- Existing, single-family home sales totaled 406,100 in August on a seasonally adjusted annualized rate, down 1.3 percent from July and up 1.6 percent from August 2018.
- August’s statewide median home price was $617,410, up 1.5 percent from July and up 3.6 percent from August 2018.
- Year-to-date statewide home sales were down 4.1 percent in August.
LOS ANGELES (Sept. 17) – Fueled by mortgage interest rates at near-three-year lows, California’s housing market recorded a second consecutive year-over-year sales increase while the median home price reached a new high, the CALIFORNIA ASSOCIATION OF REALTORS® (C.A.R.) said today.
Closed escrow sales of existing, single-family detached homes in California totaled a seasonally adjusted annualized rate of 406,100 units in August, according to information collected by C.A.R. from more than 90 local REALTOR® associations and MLSs statewide. The statewide annualized sales figure represents what would be the total number of homes sold during 2019 if sales maintained the August pace throughout the year. It is adjusted to account for seasonal factors that typically influence home sales.
August’s sales figure was down 1.3 percent from the 411,630 level in July and up 1.6 percent from home sales in August 2018 of 399,600. While cumulative sales through the first eight months of the year were down from last year, the pace of decline has improved significantly at
-4.1 percent since the -12.5 percent recorded in January.
“Housing demand has exhibited signs of improvement in recent months as lower rates continued to reduce the cost of borrowing for home buyers,” said C.A.R. President Jared Martin. “However, buyers remain cautious, and many are reluctant to jump in because of the economic and market uncertainty that continue to linger, and that is keeping growth subdued despite significantly lower rates.”

• • •

» Work to be completed
Please repeat the home sales report word for word from "August’s sales figure" to "recorded in January.". Work from the home sales report alone.

• • •

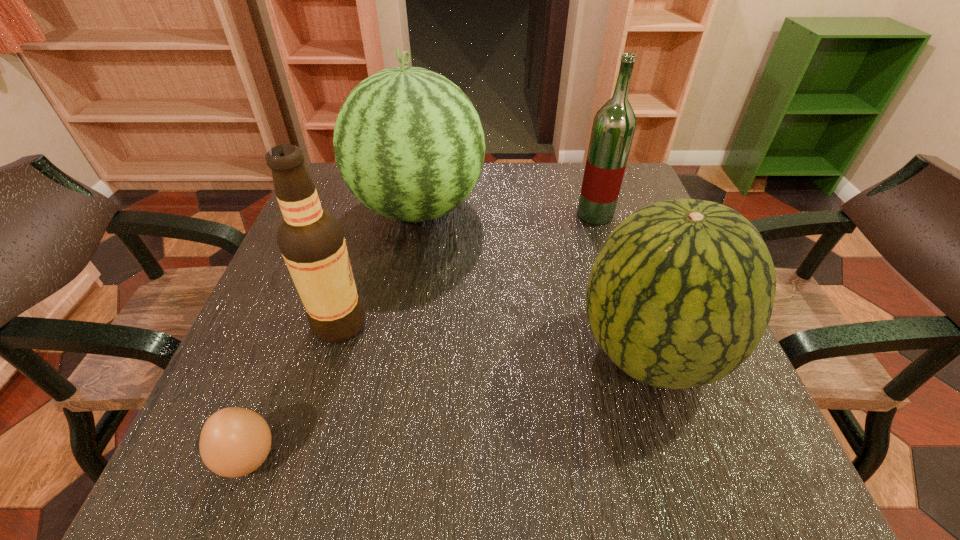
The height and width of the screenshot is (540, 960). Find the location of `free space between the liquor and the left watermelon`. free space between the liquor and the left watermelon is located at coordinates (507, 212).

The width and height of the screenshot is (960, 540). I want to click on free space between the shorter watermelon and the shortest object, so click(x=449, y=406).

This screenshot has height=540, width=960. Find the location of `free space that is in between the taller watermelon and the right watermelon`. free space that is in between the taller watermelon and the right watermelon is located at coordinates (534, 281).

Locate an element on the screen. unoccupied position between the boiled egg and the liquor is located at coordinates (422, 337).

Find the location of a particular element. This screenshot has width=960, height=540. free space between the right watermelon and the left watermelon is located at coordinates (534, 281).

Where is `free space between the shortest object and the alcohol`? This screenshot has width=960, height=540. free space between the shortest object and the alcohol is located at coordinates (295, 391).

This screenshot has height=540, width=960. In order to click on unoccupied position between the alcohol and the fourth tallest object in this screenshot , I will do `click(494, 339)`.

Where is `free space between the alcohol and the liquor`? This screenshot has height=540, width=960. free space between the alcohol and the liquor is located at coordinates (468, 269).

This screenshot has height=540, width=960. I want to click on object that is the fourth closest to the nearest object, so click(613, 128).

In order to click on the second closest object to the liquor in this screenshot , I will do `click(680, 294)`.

• • •

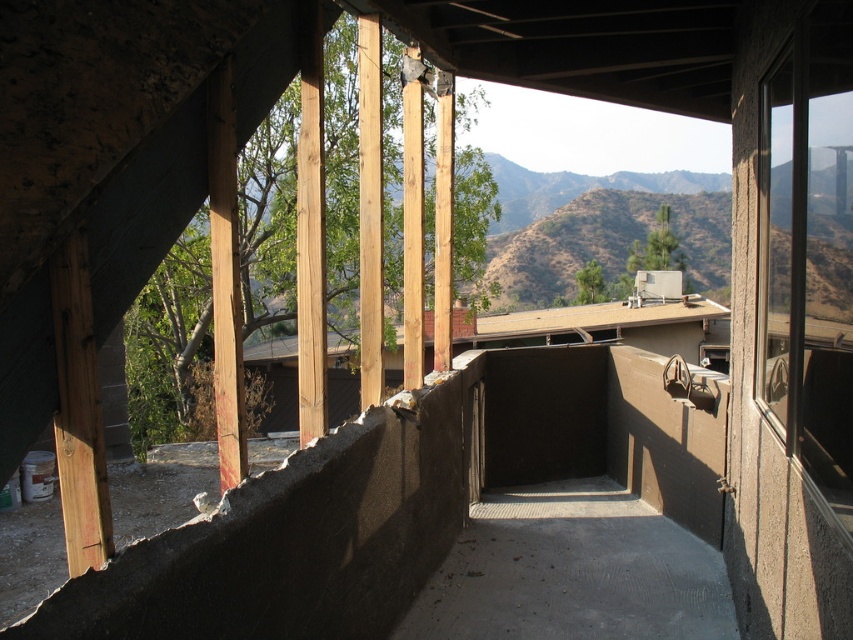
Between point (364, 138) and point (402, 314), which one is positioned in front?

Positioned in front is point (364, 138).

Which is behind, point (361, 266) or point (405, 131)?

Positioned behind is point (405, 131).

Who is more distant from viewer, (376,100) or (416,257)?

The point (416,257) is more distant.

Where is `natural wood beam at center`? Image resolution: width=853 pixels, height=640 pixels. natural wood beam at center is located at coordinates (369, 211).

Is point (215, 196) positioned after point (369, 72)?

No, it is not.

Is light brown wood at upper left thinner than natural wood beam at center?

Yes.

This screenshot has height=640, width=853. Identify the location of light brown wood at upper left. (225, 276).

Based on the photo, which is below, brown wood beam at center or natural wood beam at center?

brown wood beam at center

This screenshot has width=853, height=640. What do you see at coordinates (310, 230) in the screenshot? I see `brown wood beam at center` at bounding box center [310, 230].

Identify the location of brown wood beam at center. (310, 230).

• • •

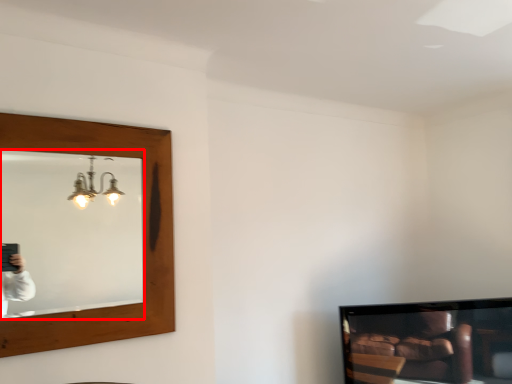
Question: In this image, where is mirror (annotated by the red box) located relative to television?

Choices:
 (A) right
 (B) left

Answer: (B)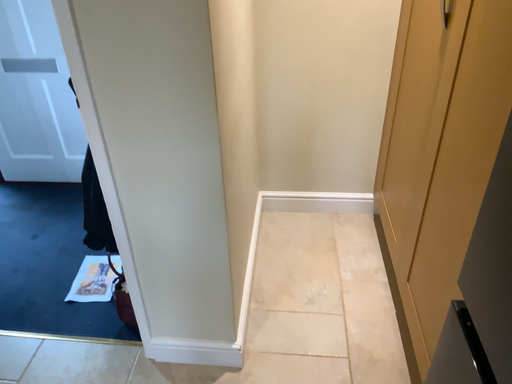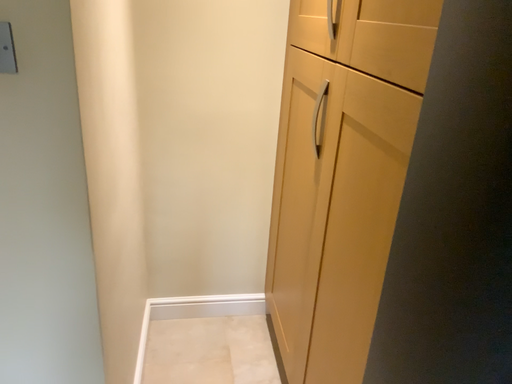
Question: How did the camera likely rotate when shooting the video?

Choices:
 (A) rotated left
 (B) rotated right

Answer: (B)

• • •

» Your response
August’s sales figure was down 1.3 percent from the 411,630 level in July and up 1.6 percent from home sales in August 2018 of 399,600. While cumulative sales through the first eight months of the year were down from last year, the pace of decline has improved significantly at
-4.1 percent since the -12.5 percent recorded in January.